Months later, the local congregation voted on the issue. While 76 percent voted to perform same-sex unions, it didn’t meet the 85 percent threshold needed to pass.
After more discussion, they decided that a 55 percent majority was more reasonable and the second vote passed with 57 percent approval.
(Since only church members present on the day of the vote were able to cast ballots, the percentages varied as people who may have voted to approve were absent the day of the second vote).
Although it is now five years later and the church has not performed any same-sex weddings yet, it is the process and how far things have come that is important.
And still, this is only one step in their “affirming process.” There is still changing terminology to deal with, other sexual minorities which must be given a voice, and other people who face other barriers in the church.
For example, male/female washrooms can be excluding to transgendered individuals, and small print bulletins make it difficult for people with visual impairments to follow along with the service, so they are working on resolving these issues.
It is an ongoing commitment, they say.
Rev.

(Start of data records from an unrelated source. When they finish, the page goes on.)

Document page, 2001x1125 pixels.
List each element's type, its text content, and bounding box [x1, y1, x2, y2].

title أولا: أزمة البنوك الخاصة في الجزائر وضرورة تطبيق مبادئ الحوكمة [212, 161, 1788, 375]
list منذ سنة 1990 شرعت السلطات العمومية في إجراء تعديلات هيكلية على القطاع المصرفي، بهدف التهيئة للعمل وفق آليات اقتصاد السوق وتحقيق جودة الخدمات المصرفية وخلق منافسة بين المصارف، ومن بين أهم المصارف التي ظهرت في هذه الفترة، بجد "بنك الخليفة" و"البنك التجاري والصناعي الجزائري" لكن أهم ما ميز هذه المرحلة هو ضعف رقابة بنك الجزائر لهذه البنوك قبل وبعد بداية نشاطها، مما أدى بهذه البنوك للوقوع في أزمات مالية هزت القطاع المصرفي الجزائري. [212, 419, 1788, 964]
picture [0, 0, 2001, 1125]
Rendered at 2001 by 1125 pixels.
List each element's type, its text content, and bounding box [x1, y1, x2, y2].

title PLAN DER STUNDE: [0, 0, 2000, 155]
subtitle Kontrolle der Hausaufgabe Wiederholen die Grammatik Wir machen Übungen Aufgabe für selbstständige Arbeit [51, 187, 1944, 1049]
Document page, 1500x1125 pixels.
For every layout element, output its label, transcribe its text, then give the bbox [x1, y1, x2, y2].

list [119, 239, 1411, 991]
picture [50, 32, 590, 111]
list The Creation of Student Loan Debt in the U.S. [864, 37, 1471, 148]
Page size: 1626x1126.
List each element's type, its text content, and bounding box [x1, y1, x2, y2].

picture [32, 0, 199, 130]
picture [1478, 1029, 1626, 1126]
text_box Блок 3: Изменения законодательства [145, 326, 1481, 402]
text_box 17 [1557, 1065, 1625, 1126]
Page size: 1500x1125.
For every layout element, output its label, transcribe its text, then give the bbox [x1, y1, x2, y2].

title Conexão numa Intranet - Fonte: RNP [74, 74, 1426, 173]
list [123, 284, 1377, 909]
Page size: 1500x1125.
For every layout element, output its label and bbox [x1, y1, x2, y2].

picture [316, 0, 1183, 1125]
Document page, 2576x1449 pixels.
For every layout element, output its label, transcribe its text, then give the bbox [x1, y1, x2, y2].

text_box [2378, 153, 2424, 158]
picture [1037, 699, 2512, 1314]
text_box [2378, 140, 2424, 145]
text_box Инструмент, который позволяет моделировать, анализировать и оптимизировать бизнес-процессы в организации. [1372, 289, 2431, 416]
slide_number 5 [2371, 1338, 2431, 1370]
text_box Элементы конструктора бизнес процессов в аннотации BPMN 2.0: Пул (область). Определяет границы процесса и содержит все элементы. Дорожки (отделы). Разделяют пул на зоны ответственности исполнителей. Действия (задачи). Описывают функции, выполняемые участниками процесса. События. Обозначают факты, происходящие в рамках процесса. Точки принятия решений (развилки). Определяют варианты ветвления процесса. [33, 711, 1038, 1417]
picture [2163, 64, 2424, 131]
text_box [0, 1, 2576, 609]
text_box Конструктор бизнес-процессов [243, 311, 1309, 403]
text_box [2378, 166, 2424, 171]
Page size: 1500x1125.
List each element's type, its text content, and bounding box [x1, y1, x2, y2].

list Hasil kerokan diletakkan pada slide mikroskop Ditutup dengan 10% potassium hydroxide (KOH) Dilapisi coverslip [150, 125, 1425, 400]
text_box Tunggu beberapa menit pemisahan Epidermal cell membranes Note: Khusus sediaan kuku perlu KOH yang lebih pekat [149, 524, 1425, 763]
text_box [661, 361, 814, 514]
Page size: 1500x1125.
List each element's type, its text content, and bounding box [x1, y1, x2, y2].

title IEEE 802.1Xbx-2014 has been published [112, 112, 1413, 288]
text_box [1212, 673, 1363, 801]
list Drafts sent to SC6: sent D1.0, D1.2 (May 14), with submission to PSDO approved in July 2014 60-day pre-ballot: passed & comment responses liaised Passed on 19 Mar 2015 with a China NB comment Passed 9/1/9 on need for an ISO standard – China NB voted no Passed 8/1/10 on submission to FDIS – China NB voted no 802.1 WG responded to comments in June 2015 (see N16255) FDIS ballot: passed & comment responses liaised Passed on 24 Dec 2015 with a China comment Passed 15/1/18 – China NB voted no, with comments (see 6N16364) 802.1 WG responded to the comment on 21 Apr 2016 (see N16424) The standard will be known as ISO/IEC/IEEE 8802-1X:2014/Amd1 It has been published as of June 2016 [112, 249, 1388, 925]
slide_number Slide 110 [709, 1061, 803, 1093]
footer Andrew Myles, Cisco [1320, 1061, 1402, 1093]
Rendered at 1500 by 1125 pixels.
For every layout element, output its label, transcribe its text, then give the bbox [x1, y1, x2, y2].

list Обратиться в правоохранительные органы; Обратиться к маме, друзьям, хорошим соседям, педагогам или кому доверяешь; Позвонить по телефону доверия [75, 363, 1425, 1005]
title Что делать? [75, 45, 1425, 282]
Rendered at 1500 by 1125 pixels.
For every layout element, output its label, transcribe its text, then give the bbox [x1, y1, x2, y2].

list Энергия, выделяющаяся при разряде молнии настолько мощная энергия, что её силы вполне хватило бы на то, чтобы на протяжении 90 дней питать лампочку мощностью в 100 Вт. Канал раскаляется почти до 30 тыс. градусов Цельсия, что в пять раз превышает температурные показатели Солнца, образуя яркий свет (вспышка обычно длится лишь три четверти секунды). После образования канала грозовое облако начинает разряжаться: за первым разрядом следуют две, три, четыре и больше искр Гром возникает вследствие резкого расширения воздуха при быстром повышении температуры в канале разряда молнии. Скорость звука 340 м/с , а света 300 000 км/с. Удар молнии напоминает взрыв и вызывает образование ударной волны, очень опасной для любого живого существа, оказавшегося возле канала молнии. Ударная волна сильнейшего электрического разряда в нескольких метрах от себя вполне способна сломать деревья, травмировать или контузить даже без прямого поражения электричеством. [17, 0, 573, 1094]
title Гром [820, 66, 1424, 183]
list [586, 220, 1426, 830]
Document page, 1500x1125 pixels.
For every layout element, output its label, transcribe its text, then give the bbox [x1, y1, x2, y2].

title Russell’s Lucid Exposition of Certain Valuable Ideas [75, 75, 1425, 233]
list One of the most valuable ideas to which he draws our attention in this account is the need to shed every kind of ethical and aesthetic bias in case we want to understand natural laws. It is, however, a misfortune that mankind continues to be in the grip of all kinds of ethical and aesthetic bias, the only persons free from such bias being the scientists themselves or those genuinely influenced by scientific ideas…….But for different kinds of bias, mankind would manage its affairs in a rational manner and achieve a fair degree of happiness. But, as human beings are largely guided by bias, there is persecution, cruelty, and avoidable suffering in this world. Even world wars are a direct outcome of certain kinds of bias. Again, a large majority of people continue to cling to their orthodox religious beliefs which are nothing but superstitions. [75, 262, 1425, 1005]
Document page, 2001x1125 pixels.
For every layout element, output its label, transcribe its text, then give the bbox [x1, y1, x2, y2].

Miller said they aim “to help people recognize that we’re all children of God.”
“It doesn’t matter what we look like, what our race is, what our gender is, what our age is; we’re all welcome here,” she stressed.
Boneham said after they voted to perform same-sex unions, people realized it wasn’t a big deal.
“Things haven’t changed, people have mellowed out,” she remarked.
“Earlier when we did this, it was ‘scary’ and now people see that it’s not that different after all.”
“Because the church has been at the forefront of speaking against gays and lesbians and transgendered people, I think the church also now needs to move to the forefront of speaking for them,” reasoned Rev. Miller.
“The church has to make amends and say, ‘We were wrong to think that God did not accept you the way you are.’
“You are who you are because you were created that way,” she stressed.